During his university-based hospital training, Dr. Pulsipher received extensive training in medical and dental aspects of anesthesia. Prior to your surgery, you can expect Dr. Pulsipher to give you a complete review and description of the specific types of anesthesia you will receive. There will also be time to ask any questions you may have or to express your concerns. And remember. . .when it comes to anesthesia, the more you know, the less you will have to be anxious about.
Local anesthesia, also commonly known as Novacaine, is used during most dental procedures. This medication is administered as an injection designed to temporarily prevent the teeth nerve fibers from transmitting impulses, thereby numbing the area.
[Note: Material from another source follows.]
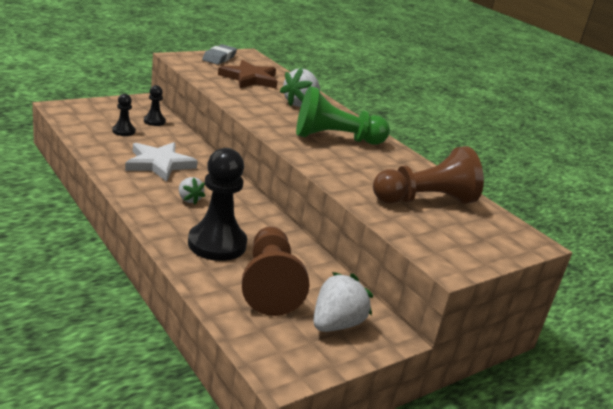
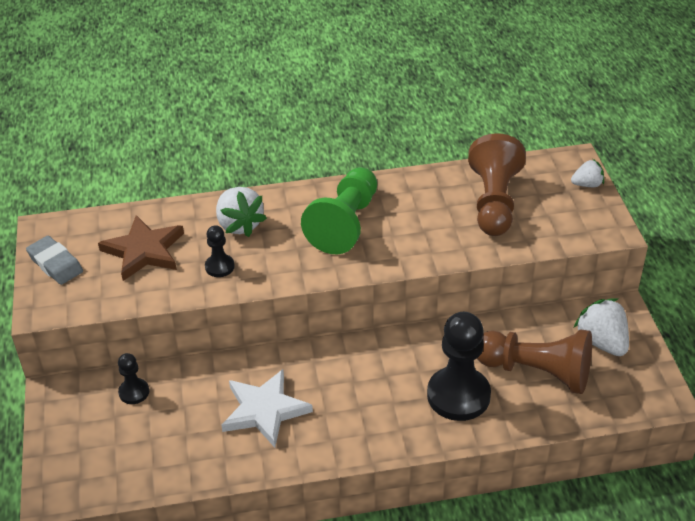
camera: 60 degrees left, 15 degrees up
(123, 131) = (158, 431): black pawn -> black pawn (219, 267)
(189, 199) = (360, 399): white strawberry -> white strawberry (587, 184)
The local anesthesia is the only type of anesthesia, which when used alone, will completely eliminate pain. It is possible, however, to combine local anesthesia with various types of conscious sedation techniques to further reduce your awareness and anxiety with the procedure.
Nitrous oxide, or "laughing gas," is the lightest form of conscious sedation. It is administered by breathing through a nasal mask. It has several very appealing properties. First, it is very short acting and is completely eliminated from the body minutes after turning it off, thereby allowing the patient to leave the office without an escort because there is no hang-over effect. Secondly, nitrous oxide can be patient regulated. If you want to feel more of its effects, you simply breath more frequently and deeply. Conversely, if you breathe through your mouth, you will feel less of its effects. Finally, the last appealing property is the cost. In most cases, there is little or no cost associated with the use of nitrous oxide. The big drawback to nitrous oxide is that even at its highest level of effectiveness, it is only minimally effective at reducing awareness and anxiety. Although its effects vary from patient to patient, most patients feel nitrous oxide "just takes the edge off."
Oral pre-medication or pills are the next step up in the conscious sedation spectrum. Many different medications can be used, with Valium, Halcion, and Ativan some of the most common ones. The advantages to oral pre-medication are that it is more effective than nitrous oxide and it is also very inexpensive to administer. The patient will usually take the medication a half hour to one hour prior to the appointment and the duration of the effects will vary. But, in all cases, the patient must have an escort both to and from the office. Although more effective than nitrous oxide, the effectiveness and onset of action are unpredictable.
Intravenous Sedation, also known as "Twilight or Conscious Sedation," will put you in a safe, relaxed, and comfortable state throughout your surgery. It is the most effective means of reducing awareness and anxiety for dental procedures. It is administered through an intravenous line (I.V.), and is therefore much more predictable in terms of effectiveness due to the quick onset of action. Although the patient is technically conscious throughout the procedure, in most cases, they will be completely unaware of the dental procedure. The disadvantage of conscious sedation is, of course, the increased cost and the need for an escort home after the procedure. But, for the patient who wants to be "the most" comfortable during the procedure, it is certainly the best way to go.